Healthcare workers are allowed to refuse to treat patients because of religion, and while religious liberty is a fundamental value and everyone is entitled to their religious beliefs, using these beliefs to discriminate against patients and deny them health care is contradictory because it goes against some fundamental values of the same religion. Religious refusal laws can allow hospitals to cancel a woman’s life-saving treatment if it could harm her pregnancy. When we prioritize the potential of an unborn child over the life of its mother, we reinforce the belief that the value and purpose of a woman’s life are to bear children and that it should be something they are willing to die for. Using excuses like religious beliefs or moral grounds to block birth control coverage is undeniably discrimination, and it furthers classism as it traps certain people in a cycle of poverty.
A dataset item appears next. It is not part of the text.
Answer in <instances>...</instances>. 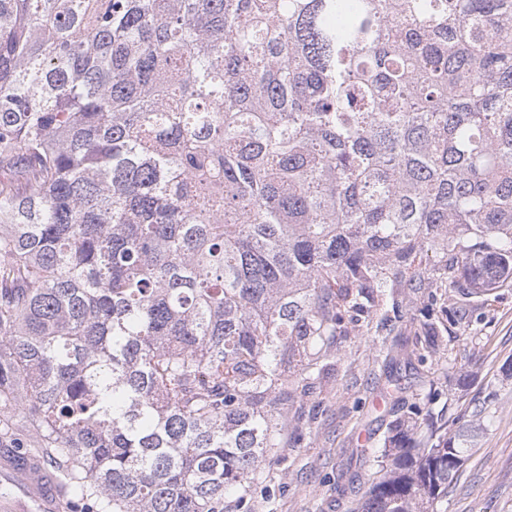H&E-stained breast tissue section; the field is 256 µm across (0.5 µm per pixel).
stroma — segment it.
<instances>
[{"label":"stroma","instance_id":"1","mask_svg":"<svg viewBox=\"0 0 512 512\" xmlns=\"http://www.w3.org/2000/svg\"><path fill=\"white\" fill-rule=\"evenodd\" d=\"M456 365L448 373L398 364L386 379L387 345L380 336L352 338L339 354L337 372L306 405L314 417L299 448H276L258 469L243 506L224 512H353L375 468L393 408L400 398L436 390L461 402L497 391L490 422L457 480L448 488V512H512V294L498 303L478 344L453 343Z\"/></svg>","mask_w":512,"mask_h":512}]
</instances>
Providers can refuse to treat transgender patients and deny them medical care or hormone therapy. Members of the LGBTQ+ community can be denied potentially life-saving health care due to homophobia and transphobia. Refusal rules make it more difficult to access safe and legal abortion. Medical providers should not be able to decide who they want to help and who they choose to disregard—everyone deserves the same right to life despite their sexual orientation or gender identity, and laws need to be made those lives. Another vulnerable community refusal laws target is women of color. They have historically been discriminated against and denied access to quality health care, and this is exacerbated as hospitals in their neighborhoods are more likely to be religiously affiliated. The belief that a certain group does not deserve basic healthcare rights should not be backed by law.
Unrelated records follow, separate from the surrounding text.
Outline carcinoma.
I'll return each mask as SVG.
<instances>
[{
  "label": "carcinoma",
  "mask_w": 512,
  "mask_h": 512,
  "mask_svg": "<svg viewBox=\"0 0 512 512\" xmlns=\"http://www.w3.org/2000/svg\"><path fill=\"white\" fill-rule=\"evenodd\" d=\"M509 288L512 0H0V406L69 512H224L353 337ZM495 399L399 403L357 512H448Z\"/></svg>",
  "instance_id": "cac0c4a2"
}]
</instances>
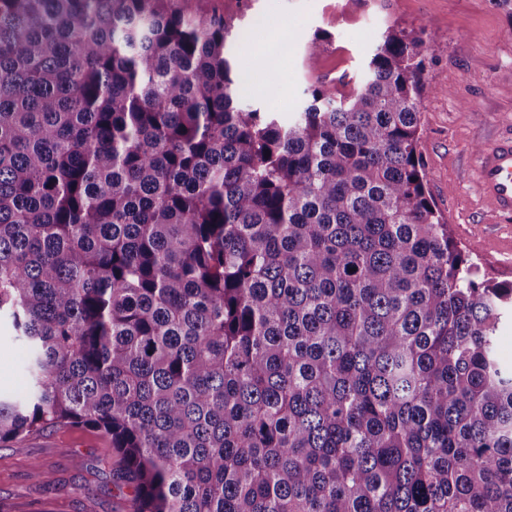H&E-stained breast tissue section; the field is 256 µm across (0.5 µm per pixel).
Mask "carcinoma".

A big problem that has not yet been addressed is the lack of sex education in the United States. This disproportionately impacts areas with lower qualities of education—public schools are the best place for young people to access formal information, but only thirteen states require sex education to be medically accurate. Less than half of high schools and only about 20% of middle schools teach all the essential sex education topics recommended by the CDC. Of course, there is also a stark inequality here as schools in low-income communities have fewer resources, and as a result, the students in those communities are less informed on how to stay safe and have less access to birth control. (Once again, the cycle of poverty is evident.) Do we really want a generation of people who are not well-informed regarding sex education and don’t have access to contraceptives?
For a majority of women, birth control is a fundamental healthcare need. Women should be able to control their own bodies; however, the recent Court decision strips many people of this right. Preventative care for women includes birth control, and ultimately, the Supreme Court’s recent decision betrays millions of women they were supposed to protect.